I am currently in the process of using druid.io to develop a click-stream analytics web app, primarily for learning purposes. The basic setup is that I have a fast-cgi application that takes care of data acquisition by creating the initial json data on the filesystem of my vps. Then, at regular intervals, the data is sent to druid via post request. So nothing too fancy.
As I don’t have deep experience in this field, however, I was wondering if anyone knows about best practices regarding design of the ingestion spec specifically for click-stream analytics? I have gone over the tutorial for writing an ingestion spec, and it’s proven really useful. But I can’t seem to find resources more specifically tailored to what kinds of data most clickstream analytics apps are usually considered most valuable to track.
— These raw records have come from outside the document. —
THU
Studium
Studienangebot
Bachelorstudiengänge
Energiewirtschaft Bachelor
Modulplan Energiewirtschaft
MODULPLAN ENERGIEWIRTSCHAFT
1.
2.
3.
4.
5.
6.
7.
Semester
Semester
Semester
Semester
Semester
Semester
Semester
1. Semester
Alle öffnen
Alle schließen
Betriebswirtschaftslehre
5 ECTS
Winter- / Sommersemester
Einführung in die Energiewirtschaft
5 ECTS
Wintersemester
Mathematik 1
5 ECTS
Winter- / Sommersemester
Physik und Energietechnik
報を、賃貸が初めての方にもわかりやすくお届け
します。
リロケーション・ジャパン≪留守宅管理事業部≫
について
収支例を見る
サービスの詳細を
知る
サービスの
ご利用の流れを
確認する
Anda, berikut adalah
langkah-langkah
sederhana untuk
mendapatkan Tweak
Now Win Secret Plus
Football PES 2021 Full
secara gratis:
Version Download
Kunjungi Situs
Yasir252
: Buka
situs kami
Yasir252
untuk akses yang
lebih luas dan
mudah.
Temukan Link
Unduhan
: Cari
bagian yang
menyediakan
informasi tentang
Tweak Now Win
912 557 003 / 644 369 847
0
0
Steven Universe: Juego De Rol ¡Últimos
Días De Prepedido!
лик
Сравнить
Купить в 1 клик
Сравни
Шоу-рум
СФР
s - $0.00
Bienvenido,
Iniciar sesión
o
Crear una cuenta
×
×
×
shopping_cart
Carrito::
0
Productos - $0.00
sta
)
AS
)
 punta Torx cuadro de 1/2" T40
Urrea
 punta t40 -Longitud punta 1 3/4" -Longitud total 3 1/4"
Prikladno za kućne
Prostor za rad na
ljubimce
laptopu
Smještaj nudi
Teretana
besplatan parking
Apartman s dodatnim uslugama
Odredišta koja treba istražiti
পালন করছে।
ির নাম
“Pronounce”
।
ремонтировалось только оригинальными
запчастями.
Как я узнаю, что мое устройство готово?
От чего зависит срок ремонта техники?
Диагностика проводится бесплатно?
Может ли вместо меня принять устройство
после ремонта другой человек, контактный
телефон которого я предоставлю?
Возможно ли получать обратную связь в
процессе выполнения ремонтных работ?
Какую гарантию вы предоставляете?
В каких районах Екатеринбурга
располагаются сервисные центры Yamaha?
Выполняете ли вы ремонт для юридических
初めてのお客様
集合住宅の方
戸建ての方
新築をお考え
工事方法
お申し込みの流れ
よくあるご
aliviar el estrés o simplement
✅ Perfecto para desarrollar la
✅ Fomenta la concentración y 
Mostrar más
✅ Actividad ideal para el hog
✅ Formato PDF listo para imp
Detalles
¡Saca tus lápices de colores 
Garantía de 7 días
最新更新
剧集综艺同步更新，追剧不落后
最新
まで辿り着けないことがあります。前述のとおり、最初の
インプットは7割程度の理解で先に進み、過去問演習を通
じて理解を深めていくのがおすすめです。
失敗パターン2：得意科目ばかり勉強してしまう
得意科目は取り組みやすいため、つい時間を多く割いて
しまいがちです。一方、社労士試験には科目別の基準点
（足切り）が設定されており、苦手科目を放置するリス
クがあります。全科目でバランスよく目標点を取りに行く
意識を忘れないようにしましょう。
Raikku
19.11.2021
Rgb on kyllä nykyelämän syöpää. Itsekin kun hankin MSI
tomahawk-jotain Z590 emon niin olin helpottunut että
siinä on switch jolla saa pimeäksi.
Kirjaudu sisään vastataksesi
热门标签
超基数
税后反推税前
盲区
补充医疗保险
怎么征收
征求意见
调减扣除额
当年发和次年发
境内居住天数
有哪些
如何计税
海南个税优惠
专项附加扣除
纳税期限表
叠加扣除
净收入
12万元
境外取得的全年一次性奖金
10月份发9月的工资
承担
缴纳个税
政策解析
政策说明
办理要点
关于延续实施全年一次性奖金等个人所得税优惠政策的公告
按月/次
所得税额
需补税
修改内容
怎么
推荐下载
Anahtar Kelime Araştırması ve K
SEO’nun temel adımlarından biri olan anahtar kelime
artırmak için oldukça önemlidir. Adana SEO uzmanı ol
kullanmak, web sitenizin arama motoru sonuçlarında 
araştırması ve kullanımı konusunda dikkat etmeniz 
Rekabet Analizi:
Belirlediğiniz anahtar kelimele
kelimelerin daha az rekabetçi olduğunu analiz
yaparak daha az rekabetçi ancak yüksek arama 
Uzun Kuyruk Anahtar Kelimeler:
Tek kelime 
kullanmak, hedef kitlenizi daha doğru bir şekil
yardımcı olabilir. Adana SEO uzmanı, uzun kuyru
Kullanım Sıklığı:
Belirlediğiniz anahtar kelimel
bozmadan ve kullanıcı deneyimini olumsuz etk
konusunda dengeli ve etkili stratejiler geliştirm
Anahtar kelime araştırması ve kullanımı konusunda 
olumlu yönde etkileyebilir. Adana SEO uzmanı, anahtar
Now, I’m sure I could muddle through and come up with an ingestion spec on my own. Things like ip address, region of the user, which page was accessed, etc make sense to track. And I actually am going to do that for right now. But I’m interested in resources that approach the theory of clickstream analytics and best practices from a more general deep-dive perspective than what I can just come up with at the top of my head, if that makes sense.
If anyone has any thoughts on this, I would be most appreciative.
Oh, and sorry about my username and email. I’ve actually had it for a long time, before I even new about Apache Druid, haha.
Enriching visitor data early – preferably upstream if it’s complicated
Generate and enrich session data upstream as a second source – it makes queries faster
Front-load common expressions in the ingestion spec using transforms - like regular expressions
The most common architecture I’ve seen, incidentally, is app → Kafka → Druid, rather than batch pushes. I’d highly recommend looking into that as you then get the real-time-ness and good stuff from stream processing.